2. O'Neill's plan comes off
O'Neill's team selection suggested pragmatism. With striker Shane Long ruled out on Monday morning, Ireland lacked the player whose goal against Germany fired Ireland into the Euro 2016 playoff two years ago. That said, he might not have been too much of a loss considering that Long hadn't scored in 24 games and missed a couple of easy chances against Moldova on Friday; the burden instead fell on Daryl Murphy, a striker with Championship side Nottingham Forest who has three international goals to his name in 10 years. Murphy's 34-year-old legs were tasked with chasing down and harrying and he stuck manfully to his task until subbed off in the dying embers.
O'Neill also made the decision to drop Wes Hoolahan, the veteran with a skill level far beyond his Ireland colleagues, introducing Arter to help pack the midfield instead. Arter served as a provocateur in midfield, making a series of tackles and presses that helped stop Wales finding their fluency.
In Sunday's prematch news conference, O'Neill hinted at a similar strategy as Ireland's defeat of Italy at Euro 2016, where his team dug in and waited for their moment to come through Robbie Brady's winner. This was a night to recall that famous occasion in Lille, too; McClean's goal came after his team had soaked up Welsh pressure before seizing their chance.
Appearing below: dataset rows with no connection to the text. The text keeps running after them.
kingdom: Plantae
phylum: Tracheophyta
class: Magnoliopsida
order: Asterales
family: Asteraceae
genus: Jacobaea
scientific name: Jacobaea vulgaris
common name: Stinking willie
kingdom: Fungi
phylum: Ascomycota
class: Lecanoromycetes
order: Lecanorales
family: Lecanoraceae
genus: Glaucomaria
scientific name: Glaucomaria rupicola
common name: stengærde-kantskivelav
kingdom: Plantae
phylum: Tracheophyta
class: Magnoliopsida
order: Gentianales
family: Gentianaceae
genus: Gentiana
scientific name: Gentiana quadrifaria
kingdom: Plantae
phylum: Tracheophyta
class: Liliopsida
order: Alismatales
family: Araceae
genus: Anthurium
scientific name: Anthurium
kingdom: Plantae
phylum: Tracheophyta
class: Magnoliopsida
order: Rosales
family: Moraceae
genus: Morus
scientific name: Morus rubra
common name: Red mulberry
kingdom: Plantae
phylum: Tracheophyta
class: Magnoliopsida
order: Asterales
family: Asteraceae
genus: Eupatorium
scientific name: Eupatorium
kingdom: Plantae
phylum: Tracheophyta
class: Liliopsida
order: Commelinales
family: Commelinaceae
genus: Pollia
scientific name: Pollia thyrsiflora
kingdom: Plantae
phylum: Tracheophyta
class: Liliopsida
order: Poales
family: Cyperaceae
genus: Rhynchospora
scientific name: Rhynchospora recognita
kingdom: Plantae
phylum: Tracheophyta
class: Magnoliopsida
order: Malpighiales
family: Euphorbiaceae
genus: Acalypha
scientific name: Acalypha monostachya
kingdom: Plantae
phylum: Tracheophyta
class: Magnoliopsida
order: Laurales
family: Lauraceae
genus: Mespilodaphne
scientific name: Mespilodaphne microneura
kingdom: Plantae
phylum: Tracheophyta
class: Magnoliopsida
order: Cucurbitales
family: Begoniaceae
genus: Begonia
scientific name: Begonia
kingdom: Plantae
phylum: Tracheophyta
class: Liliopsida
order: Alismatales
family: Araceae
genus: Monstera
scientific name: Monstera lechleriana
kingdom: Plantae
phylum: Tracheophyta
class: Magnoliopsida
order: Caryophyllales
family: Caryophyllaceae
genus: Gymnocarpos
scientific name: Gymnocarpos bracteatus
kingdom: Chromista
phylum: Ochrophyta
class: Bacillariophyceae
O'Neill (and assistant manager Roy Keane) are not universally popular in Ireland but their critics cannot deny that by qualifying for last year's Euros and the playoffs for Russia, they have delivered no matter how uneasy on the eye the football can be.
3. No Bale, no party for Wales
With Bale absent, Wales had to find a way without their talisman. In Georgia on Friday, Derby County's Tom Lawrence scored a goal of which Bale would have been proud and looked in the mood to repeat his heroics, cutting inside a couple of times to shoot on goal. Though always willing to try and turn a trick or two, Lawrence eventually became lost in the heavy traffic between him and Ireland's goal.
Robson-Kanu had been selected ahead of Sam Vokes for his greater turn of pace against an Ireland defence hardly blessed with speed, and that weapon was also blunted by Ireland sitting so deep. Early on, Aaron Ramsey threatened to take the game by the scruff of the neck but without the interplay he enjoys with his longtime midfield partner Allen, Ramsey (also asked to drop deeper as replacement Jonny Williams came on) could not exert the same influence. A late free-kick that he blazed many yards over the bar suggested the occasion had got to him.
Without Bale's inspiration to show his teammates the way, Wales could not find a route to the victory they required.